Até o Curiosity chegar à região, os cientistas não conseguiam confirmar o que eram formações semelhantes a teias de aranha na verdade, parecia de perto ou entendia completamente como eles se formaram – algo que apenas um veículo espacial no solo poderia resolver. Mas obter essa visão não foi fácil: os motoristas tiveram que dirigir cuidadosamente o veículo espacial de quase uma tonelada ao longo de cristas estreitas, pouco mais largas que o próprio veículo, para coletar as imagens necessárias.
“Parece quase uma rodovia pela qual podemos dirigir. Mas então temos que descer até os buracos, onde você precisa estar atento para que as rodas do Curiosity escorreguem ou tenham problemas para virar na areia”, disse Ashley Stroupe, engenheira de sistemas de operações do JPL, no comunicado. “Sempre há uma solução. Basta tentar caminhos diferentes.”
Uma inspeção mais detalhada revelou nódulos minerais acidentados, do tamanho de ervilhas, incrustados nas cristas e nos solos ocos — outra assinatura da atividade passada das águas subterrâneas. Inesperadamente, esses nódulos não estavam concentrados perto do centro fraturas como previsto, mas espalhadas ao longo de paredes e depressões, oferecendo uma nova visão sobre como a água e os minerais interagiam no terreno marciano.
Cada camada do Monte Sharp, com 5 quilômetros de altura, registra um capítulo distinto da história de Marte. mudando o clima antigo. À medida que o Curiosity sobe, o terreno mostra uma clara mudança em direcção a condições cada vez mais secas, interrompida por intervalos ocasionais mais húmidos, quando rios e lagos ressurgem brevemente.

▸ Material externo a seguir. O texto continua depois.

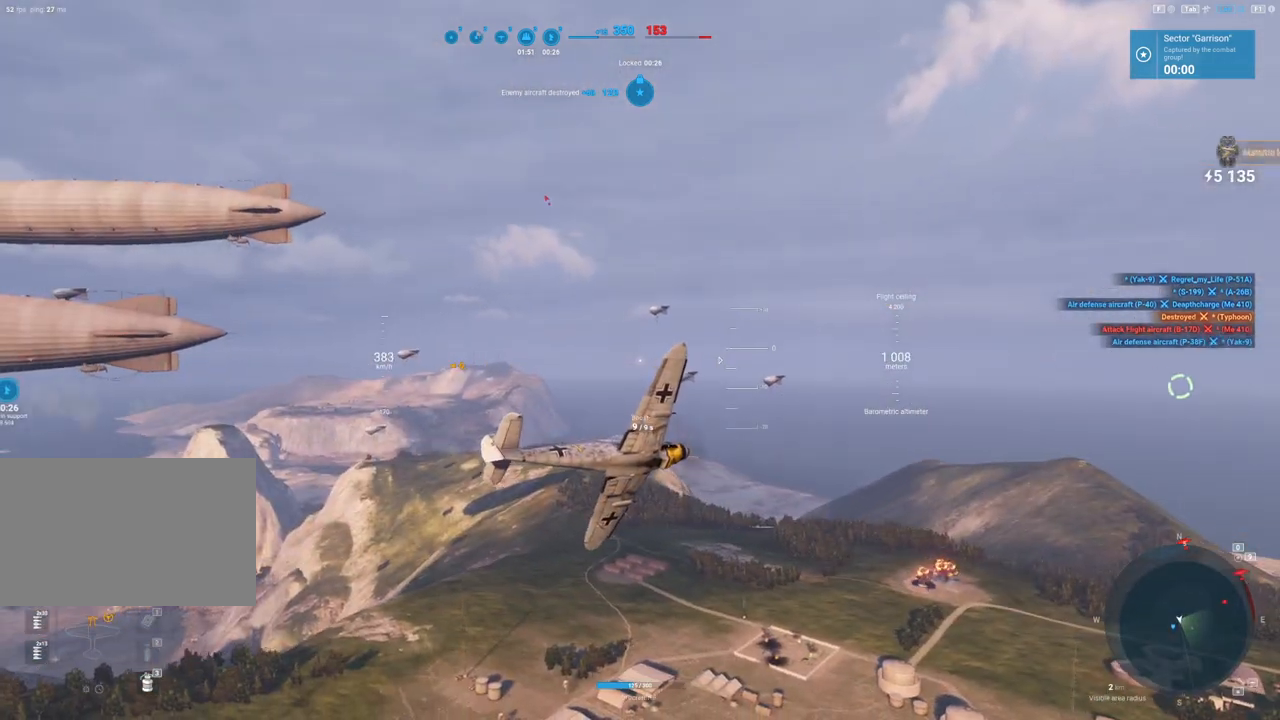
{"keys": ["s"], "mouse": [], "mouse_move": "left", "events": []}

“Ver caixas tão acima na montanha sugere que o lençol freático deveria ser bastante alto”, disse Tina Seeger, cientista missionária da Universidade Rice, no comunicado. “E isso significa que a água necessária para sustentar a vida poderia ter durado muito mais tempo do que pensávamos, olhando em órbita.”
A Curiosity também tem usado sua furadeira para coletar amostras de rocha da região da caixa. As análises destas amostras identificaram minerais argilosos no topo das cristas e depósitos de carbonato nas cavidades – pistas químicas que esclarecem as condições ambientais quando estas rochas se formaram.
Utilizando uma técnica chamada química húmida – um processo que utiliza reagentes químicos para ajudar a detectar moléculas orgânicas – os cientistas procuraram assinaturas de compostos à base de carbono ligados à vida em rochas pulverizadas recolhidas durante a recente quarta missão de amostragem do Curiosity. Espera-se que o veículo espacial deixe para trás as formações de caixa em março, à medida que continua a sua subida de Monte Afiado. Explorar esta região ajuda os cientistas a compreender melhor como o Planeta Vermelho evoluiu de um mundo húmido para o deserto frio e seco que vemos hoje.